Assignment -
Every line below is to be copied exactly, with the pictures left out.

Information supplied -

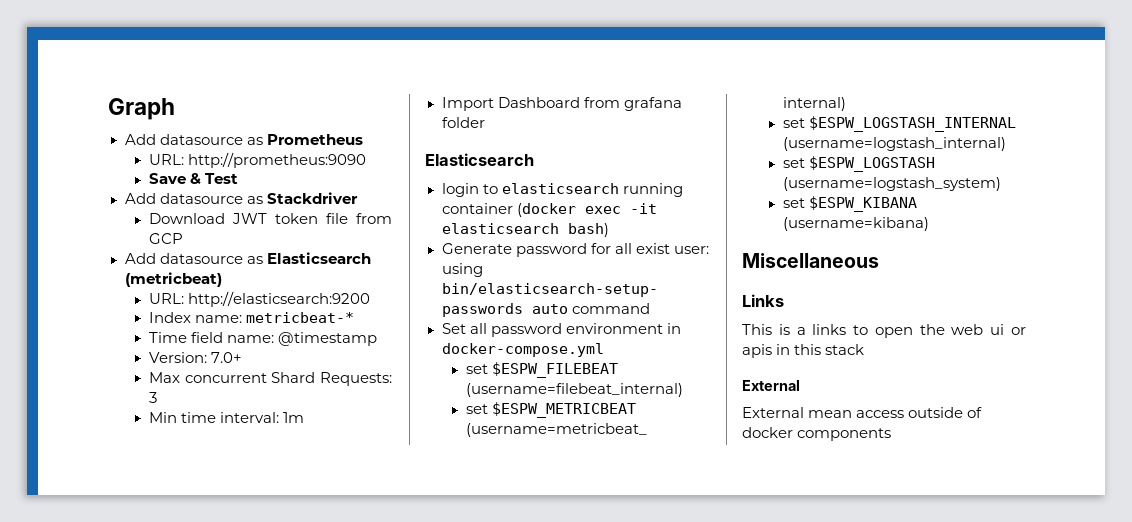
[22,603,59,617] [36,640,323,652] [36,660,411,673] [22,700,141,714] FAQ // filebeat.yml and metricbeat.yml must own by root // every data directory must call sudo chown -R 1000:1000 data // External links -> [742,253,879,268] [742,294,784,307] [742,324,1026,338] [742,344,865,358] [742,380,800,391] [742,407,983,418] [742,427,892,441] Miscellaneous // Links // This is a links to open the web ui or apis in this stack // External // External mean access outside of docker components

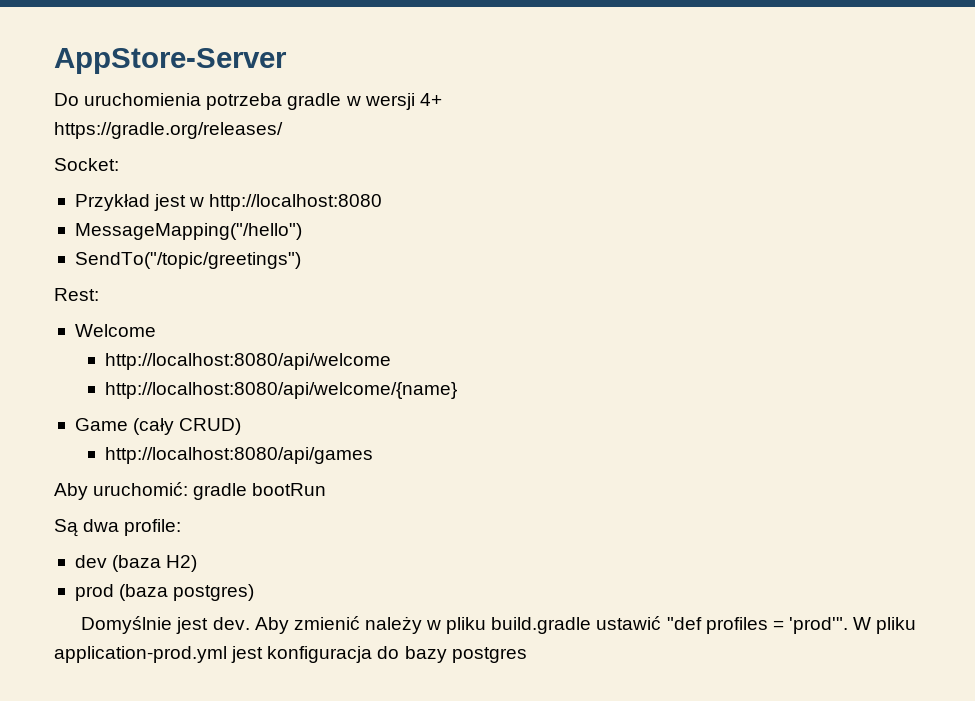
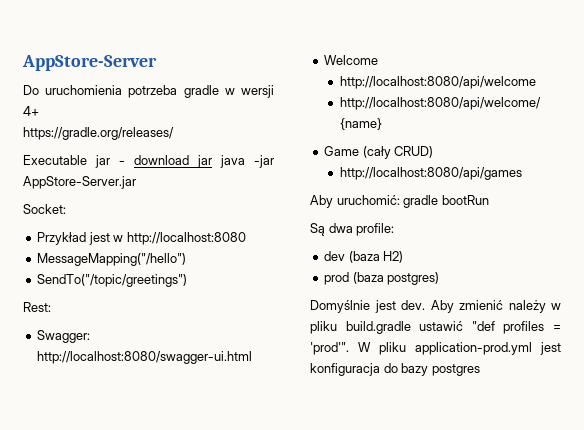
(283, 130) none -> [23,155,274,168] [23,176,136,189] // Executable jar - download jar java -jar AppStore-Server.jar
(99, 294) none -> [37,330,91,343] [37,351,253,364] // Swagger: http://localhost:8080/swagger-ui.html

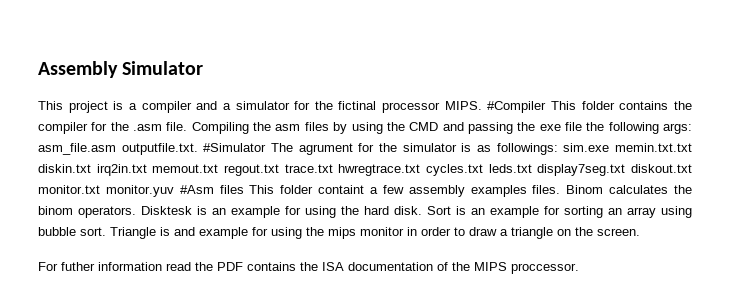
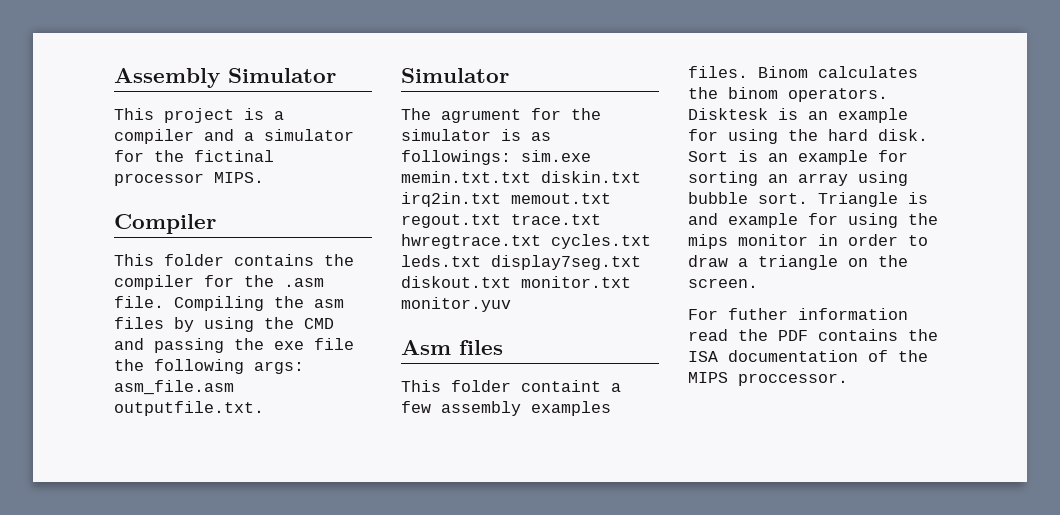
[487,101,547,113] #Compiler -> [114,214,216,234] // Compiler //
[203,143,267,152] #Simulator -> [401,68,509,83] // Simulator //
[179,185,244,194] #Asm files -> [401,340,503,355] // Asm files //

Solution below -
[22,603,59,617] [36,640,323,652] [36,660,411,673] [22,700,141,714] FAQ // filebeat.yml and metricbeat.yml must own by root // every data directory must call sudo chown -R 1000:1000 data // External links -> [742,253,879,268] [742,294,784,307] [742,324,1026,338] [742,344,865,358] [742,380,800,391] [742,407,983,418] [742,427,892,441] Miscellaneous // Links // This is a links to open the web ui or apis in this stack // External // External mean access outside of docker components

(283, 130) none -> [23,155,274,168] [23,176,136,189] // Executable jar - download jar java -jar AppStore-Server.jar
(99, 294) none -> [37,330,91,343] [37,351,253,364] // Swagger: http://localhost:8080/swagger-ui.html

[487,101,547,113] #Compiler -> [114,214,216,234] // Compiler //
[203,143,267,152] #Simulator -> [401,68,509,83] // Simulator //
[179,185,244,194] #Asm files -> [401,340,503,355] // Asm files //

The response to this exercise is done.